You can check available NCT test locations across Ireland and see current availability before your cert runs out.

Clocking: the other fix in this bill

The odometer database provision deserves more attention than it’s getting. Mileage fraud is done and dusted in countries where national databases already exist — the Netherlands brought in a system years ago and it largely killed the trade. Ireland doesn’t have anything equivalent right now, which means a car bought at a private sale could have had its clock wound back with no way to verify it unless you pay for a full history check.

Under the proposed rules, every time a car goes in for a test, the odometer reading gets logged. Every time a manufacturer services it, the same. Build up enough data points and you can spot a suspicious jump from 180,000 km back to 80,000 km pretty fast. For second-hand buyers, this is probably the most tangible benefit in the whole package.
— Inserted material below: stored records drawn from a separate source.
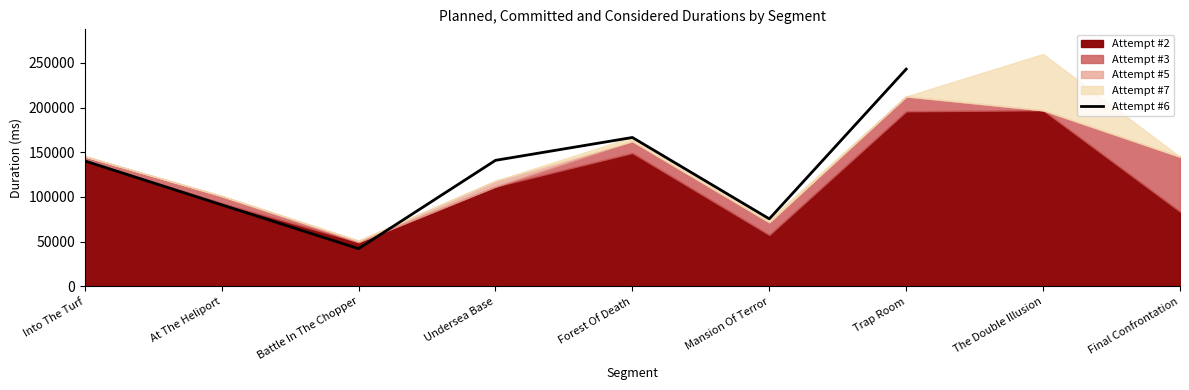

True or false: the data shows 166546.0 at Forest Of Death.

True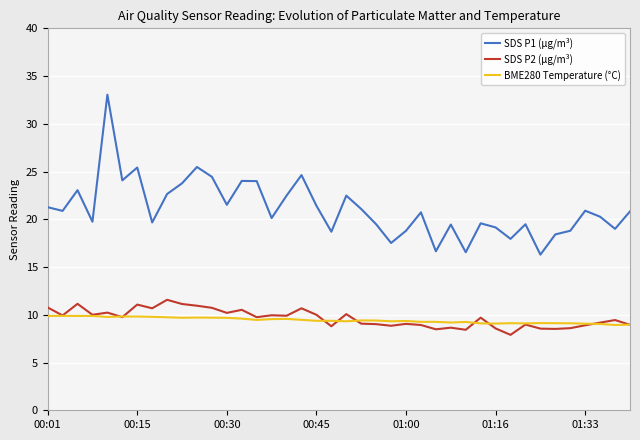

What is the lowest value of the BME280 Temperature (°C) series?

8.9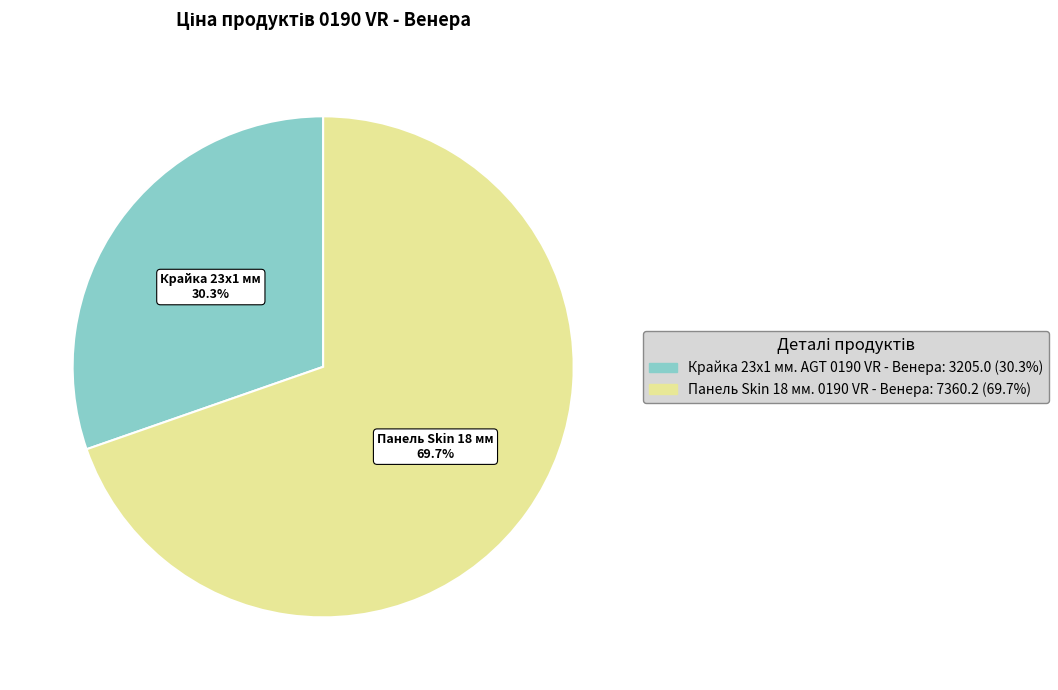

True or false: Крайка 23x1 мм. AGT 0190 VR - Венера accounts for 44% of the total.

False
FAQs about NCT testing abroad

Can I get my Irish car NCT tested abroad in the EU?

Under the new EU draft rules, yes. You’d be able to get a temporary 6-month roadworthiness certificate at a test centre in another EU member state. Your next full test would still have to happen in Ireland. These rules are not yet in force — the legislation still needs to pass a full Parliament vote and be transposed into Irish law.

How long is the temporary EU roadworthiness certificate valid for?

Six months. After that, your car needs a full roadworthiness test back in the country of registration — which for Irish-registered cars means the NCT in Ireland.

How much does the NCT test cost in Ireland in 2026?

The full NCT test is €60. A re-test requiring the test lane costs €40. A visual-only recheck (where no lane equipment is needed) is free. If you miss your appointment or change it with less than 5 days’ notice, there’s a €24 no-show fee.